Every entry below is to be copied exactly, with nothing left out.

BEGIN

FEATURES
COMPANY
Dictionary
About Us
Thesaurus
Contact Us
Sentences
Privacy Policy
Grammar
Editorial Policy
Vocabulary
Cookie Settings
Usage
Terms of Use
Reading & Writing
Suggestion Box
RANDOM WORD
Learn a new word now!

END

> [Written answer]
FEATURES
COMPANY
Dictionary
About Us
Thesaurus
Contact Us
Sentences
Privacy Policy
Grammar
Editorial Policy
Vocabulary
Cookie Settings
Usage
Terms of Use
Reading & Writing
Suggestion Box
RANDOM WORD
Learn a new word now!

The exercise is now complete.